Dataset excerpts:

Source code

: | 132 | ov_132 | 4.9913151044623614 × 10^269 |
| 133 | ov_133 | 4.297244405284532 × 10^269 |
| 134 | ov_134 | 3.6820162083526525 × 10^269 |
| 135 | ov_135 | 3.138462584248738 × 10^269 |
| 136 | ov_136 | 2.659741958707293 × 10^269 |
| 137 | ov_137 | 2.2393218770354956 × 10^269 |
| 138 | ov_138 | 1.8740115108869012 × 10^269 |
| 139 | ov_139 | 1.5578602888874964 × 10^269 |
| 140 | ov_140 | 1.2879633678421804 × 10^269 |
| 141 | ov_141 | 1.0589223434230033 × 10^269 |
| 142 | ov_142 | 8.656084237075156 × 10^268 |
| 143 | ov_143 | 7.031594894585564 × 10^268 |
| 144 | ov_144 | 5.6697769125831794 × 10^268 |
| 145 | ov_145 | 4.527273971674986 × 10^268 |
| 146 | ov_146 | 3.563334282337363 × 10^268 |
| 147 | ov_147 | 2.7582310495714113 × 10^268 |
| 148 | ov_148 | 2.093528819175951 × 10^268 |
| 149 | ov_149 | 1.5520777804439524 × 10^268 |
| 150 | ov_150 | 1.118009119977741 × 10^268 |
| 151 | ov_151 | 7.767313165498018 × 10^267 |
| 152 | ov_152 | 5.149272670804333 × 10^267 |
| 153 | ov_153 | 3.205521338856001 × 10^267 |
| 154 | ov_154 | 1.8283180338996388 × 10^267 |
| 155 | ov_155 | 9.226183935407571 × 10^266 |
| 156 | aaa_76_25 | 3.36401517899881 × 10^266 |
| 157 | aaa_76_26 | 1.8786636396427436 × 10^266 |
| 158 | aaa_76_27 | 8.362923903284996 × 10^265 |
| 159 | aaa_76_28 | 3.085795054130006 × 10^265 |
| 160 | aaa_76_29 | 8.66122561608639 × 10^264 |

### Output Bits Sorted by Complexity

What is being asked.
For this exercise, please copy exactly the lines from the one holding "1.8786636396427436 × 10^266 |" through the end of the records, the first and last included.

Problem solution.
| 157 | aaa_76_26 | 1.8786636396427436 × 10^266 |
| 158 | aaa_76_27 | 8.362923903284996 × 10^265 |
| 159 | aaa_76_28 | 3.085795054130006 × 10^265 |
| 160 | aaa_76_29 | 8.66122561608639 × 10^264 |

### Output Bits Sorted by Complexity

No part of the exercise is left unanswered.